• 数据:
□ □ □ □ □ □ □

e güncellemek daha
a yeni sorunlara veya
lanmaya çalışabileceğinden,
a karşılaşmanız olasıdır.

□ □ □ □ □ □ □

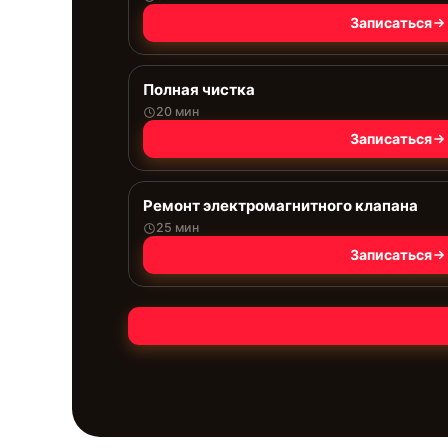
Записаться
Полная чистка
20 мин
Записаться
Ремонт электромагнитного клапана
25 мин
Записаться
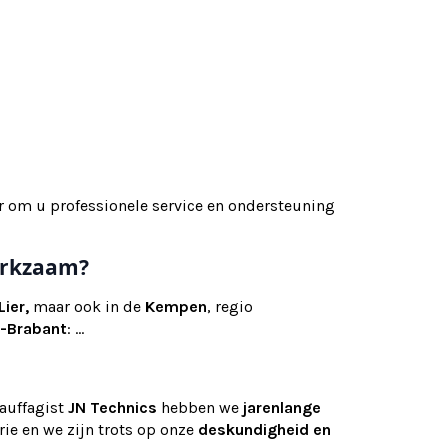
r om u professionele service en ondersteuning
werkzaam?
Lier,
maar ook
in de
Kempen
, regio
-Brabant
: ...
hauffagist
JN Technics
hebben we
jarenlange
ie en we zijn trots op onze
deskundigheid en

□ □ □ □ □ □ □

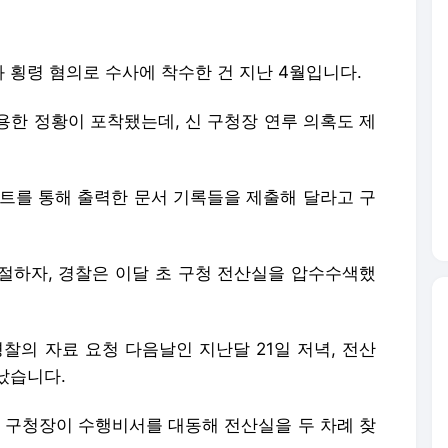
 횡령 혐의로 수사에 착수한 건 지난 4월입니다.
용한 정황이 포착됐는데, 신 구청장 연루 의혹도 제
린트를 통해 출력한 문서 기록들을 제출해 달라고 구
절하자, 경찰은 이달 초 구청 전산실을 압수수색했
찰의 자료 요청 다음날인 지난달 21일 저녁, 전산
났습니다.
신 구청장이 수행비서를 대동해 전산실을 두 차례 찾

□ □ □ □ □ □ □

• 练习详情: 从含有“r om u professionele service en ondersteuning”的那一行开始，往下一直到含有“deskundigheid en”的那一行，把这些行原样重复一遍，头尾两行都要包括在内。

• 任务答案:
r om u professionele service en ondersteuning
werkzaam?
Lier,
maar ook
in de
Kempen
, regio
-Brabant
: ...
hauffagist
JN Technics
hebben we
jarenlange
ie en we zijn trots op onze
deskundigheid en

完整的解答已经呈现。